▶ Available data:
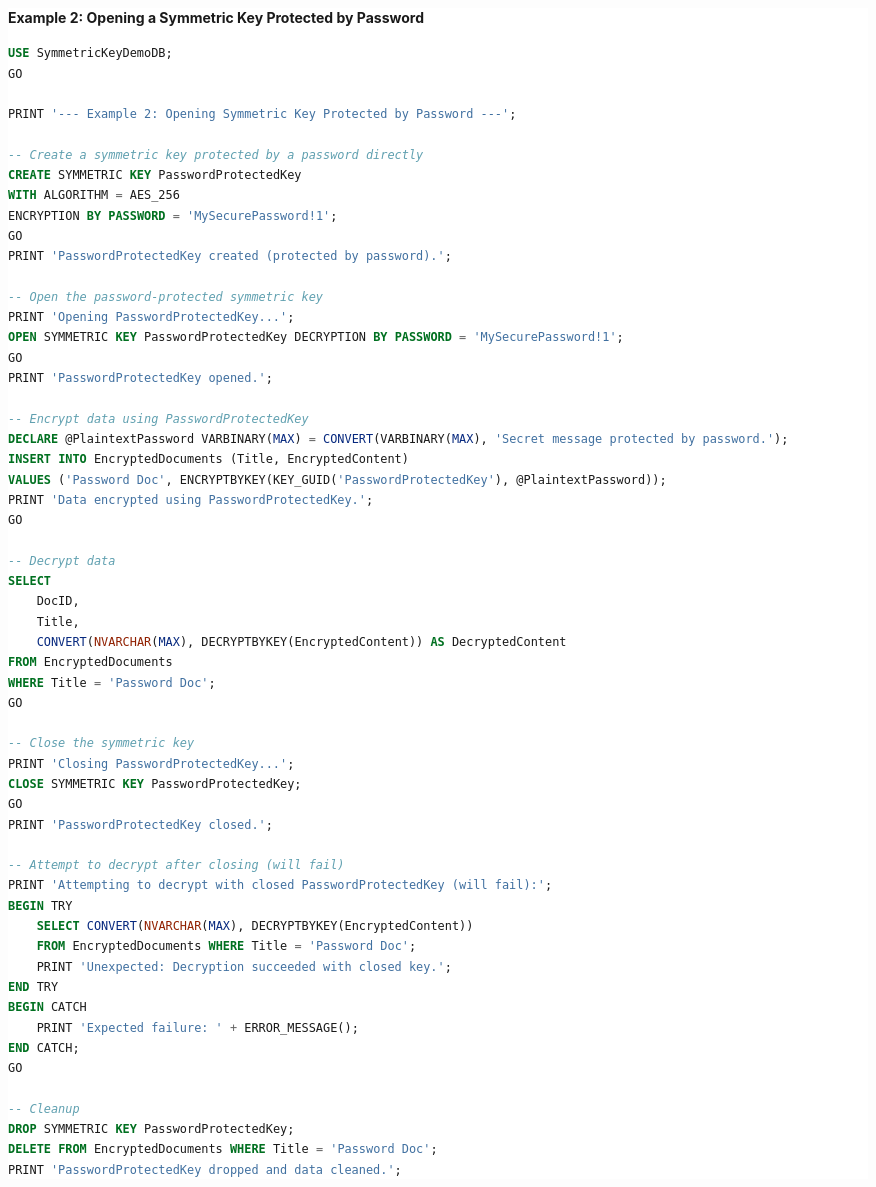 **Example 2: Opening a Symmetric Key Protected by Password**

```sql
USE SymmetricKeyDemoDB;
GO

PRINT '--- Example 2: Opening Symmetric Key Protected by Password ---';

-- Create a symmetric key protected by a password directly
CREATE SYMMETRIC KEY PasswordProtectedKey
WITH ALGORITHM = AES_256
ENCRYPTION BY PASSWORD = 'MySecurePassword!1';
GO
PRINT 'PasswordProtectedKey created (protected by password).';

-- Open the password-protected symmetric key
PRINT 'Opening PasswordProtectedKey...';
OPEN SYMMETRIC KEY PasswordProtectedKey DECRYPTION BY PASSWORD = 'MySecurePassword!1';
GO
PRINT 'PasswordProtectedKey opened.';

-- Encrypt data using PasswordProtectedKey
DECLARE @PlaintextPassword VARBINARY(MAX) = CONVERT(VARBINARY(MAX), 'Secret message protected by password.');
INSERT INTO EncryptedDocuments (Title, EncryptedContent)
VALUES ('Password Doc', ENCRYPTBYKEY(KEY_GUID('PasswordProtectedKey'), @PlaintextPassword));
PRINT 'Data encrypted using PasswordProtectedKey.';
GO

-- Decrypt data
SELECT
    DocID,
    Title,
    CONVERT(NVARCHAR(MAX), DECRYPTBYKEY(EncryptedContent)) AS DecryptedContent
FROM EncryptedDocuments
WHERE Title = 'Password Doc';
GO

-- Close the symmetric key
PRINT 'Closing PasswordProtectedKey...';
CLOSE SYMMETRIC KEY PasswordProtectedKey;
GO
PRINT 'PasswordProtectedKey closed.';

-- Attempt to decrypt after closing (will fail)
PRINT 'Attempting to decrypt with closed PasswordProtectedKey (will fail):';
BEGIN TRY
    SELECT CONVERT(NVARCHAR(MAX), DECRYPTBYKEY(EncryptedContent))
    FROM EncryptedDocuments WHERE Title = 'Password Doc';
    PRINT 'Unexpected: Decryption succeeded with closed key.';
END TRY
BEGIN CATCH
    PRINT 'Expected failure: ' + ERROR_MESSAGE();
END CATCH;
GO

-- Cleanup
DROP SYMMETRIC KEY PasswordProtectedKey;
DELETE FROM EncryptedDocuments WHERE Title = 'Password Doc';
PRINT 'PasswordProtectedKey dropped and data cleaned.';
```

▶ Required work:
Tally the lines of the material above that contain the word "CONVERT" and report the total alone.

▶ Reply:
3